A recent post in the DCist blog written by Ally Schweitzer got a lot of traffic from the housing, transportation and urbanist communities, who debated this nuanced question. A zoning battle ten years ago in the affluent Maryland suburb of Silver Spring was so contentious it’s still hot as a coal today and provides the infrastructure for this debate.
“Fights like this play out every day in cities and suburbs across the country, “ Schweitzer wrote. “But in the D.C. region, where local governments are struggling to address a severe housing shortage that is driving up prices, elected officials are under growing pressure to push back against civically engaged homeowners who mobilize against new housing construction. Montgomery County, an affluent D.C. suburb that has experienced transformative growth and demographic change in the last 30 years, exemplifies how hard that can be.”

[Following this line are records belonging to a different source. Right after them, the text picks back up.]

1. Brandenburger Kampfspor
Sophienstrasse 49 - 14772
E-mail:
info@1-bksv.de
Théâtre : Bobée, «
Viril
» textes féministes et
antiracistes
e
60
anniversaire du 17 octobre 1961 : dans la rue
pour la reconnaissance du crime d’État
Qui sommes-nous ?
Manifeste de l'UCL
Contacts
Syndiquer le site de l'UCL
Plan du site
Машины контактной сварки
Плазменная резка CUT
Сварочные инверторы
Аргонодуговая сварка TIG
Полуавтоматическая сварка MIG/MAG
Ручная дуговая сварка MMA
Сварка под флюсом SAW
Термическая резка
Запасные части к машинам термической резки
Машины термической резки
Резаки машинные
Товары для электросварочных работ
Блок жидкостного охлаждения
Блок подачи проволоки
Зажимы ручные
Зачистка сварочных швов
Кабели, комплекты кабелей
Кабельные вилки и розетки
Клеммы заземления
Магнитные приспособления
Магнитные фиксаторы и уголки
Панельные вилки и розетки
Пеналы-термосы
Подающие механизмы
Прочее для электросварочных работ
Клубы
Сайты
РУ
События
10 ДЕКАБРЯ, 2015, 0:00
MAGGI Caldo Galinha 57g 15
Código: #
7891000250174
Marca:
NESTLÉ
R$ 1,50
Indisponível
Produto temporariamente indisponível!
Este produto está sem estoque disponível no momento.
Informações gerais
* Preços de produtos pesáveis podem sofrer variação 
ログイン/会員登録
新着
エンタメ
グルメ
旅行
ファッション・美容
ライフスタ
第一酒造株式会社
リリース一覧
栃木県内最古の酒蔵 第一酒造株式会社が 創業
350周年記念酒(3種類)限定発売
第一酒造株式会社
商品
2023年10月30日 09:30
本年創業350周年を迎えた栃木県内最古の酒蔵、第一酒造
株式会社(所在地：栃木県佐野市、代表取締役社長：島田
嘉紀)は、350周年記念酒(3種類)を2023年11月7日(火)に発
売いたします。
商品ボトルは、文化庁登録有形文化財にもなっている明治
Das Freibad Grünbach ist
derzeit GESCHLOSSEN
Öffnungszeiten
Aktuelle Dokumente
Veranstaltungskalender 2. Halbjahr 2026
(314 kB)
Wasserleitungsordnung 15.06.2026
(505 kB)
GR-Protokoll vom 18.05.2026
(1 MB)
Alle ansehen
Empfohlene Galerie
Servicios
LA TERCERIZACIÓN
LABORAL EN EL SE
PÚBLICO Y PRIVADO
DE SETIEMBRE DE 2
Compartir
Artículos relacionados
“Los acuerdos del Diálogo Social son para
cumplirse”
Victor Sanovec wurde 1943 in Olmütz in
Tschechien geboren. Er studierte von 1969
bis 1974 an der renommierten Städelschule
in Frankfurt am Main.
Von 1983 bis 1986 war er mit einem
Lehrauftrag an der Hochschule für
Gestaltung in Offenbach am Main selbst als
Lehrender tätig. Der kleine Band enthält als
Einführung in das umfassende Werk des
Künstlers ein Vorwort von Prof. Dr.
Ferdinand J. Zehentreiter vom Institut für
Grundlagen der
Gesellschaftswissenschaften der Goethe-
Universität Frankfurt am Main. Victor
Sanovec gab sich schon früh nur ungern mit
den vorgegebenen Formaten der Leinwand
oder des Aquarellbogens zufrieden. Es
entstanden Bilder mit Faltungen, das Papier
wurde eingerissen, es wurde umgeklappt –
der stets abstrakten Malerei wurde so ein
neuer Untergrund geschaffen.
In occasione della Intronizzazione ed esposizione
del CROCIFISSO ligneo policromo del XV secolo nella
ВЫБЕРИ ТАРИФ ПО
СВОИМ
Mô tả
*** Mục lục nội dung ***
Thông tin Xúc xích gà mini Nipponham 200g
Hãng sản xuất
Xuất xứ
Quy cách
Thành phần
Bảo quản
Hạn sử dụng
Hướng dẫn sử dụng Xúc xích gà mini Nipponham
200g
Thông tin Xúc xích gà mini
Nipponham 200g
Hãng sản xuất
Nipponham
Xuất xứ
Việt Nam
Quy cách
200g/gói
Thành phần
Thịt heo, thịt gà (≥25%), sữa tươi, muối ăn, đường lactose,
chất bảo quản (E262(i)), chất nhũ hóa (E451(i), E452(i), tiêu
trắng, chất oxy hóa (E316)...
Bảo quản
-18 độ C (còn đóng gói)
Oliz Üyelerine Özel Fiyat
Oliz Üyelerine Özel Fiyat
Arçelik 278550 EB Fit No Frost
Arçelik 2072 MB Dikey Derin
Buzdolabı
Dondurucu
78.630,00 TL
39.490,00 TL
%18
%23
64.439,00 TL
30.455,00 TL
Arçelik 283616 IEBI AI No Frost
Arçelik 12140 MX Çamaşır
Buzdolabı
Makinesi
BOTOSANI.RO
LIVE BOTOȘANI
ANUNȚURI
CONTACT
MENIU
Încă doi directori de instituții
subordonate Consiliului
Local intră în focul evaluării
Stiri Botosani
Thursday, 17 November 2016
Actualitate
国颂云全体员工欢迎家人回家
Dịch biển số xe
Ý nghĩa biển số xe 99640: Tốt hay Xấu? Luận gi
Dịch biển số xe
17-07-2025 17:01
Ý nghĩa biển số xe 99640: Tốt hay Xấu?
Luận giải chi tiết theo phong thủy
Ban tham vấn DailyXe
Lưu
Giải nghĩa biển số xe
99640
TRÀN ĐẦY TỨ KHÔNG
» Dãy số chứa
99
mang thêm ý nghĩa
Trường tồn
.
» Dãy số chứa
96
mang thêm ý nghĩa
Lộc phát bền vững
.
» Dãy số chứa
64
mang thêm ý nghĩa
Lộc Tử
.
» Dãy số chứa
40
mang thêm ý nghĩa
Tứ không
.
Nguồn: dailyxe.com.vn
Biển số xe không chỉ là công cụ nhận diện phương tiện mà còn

Jenny Schuetz, a senior fellow at the Brookings Institution who examines the national housing shortage in her book Fixer-Upper: How to Repair America’s Broken Housing Systems, told Schweitzer: “We have this system where local governments are the gatekeepers for new housing production…local governments, in turn, have outsourced a lot of their authority to existing residents, so existing homeowners in particular have essentially veto power over proposals to build new housing.”
Upzoned host Abby Kinney and her guest, Strong Towns Content Manager Jay Stange, discuss how to respect local neighborhood’s choices about where and how new housing options should be considered in tight markets. Top down solutions rarely work, but change has to be greater than zero or communities will stagnate.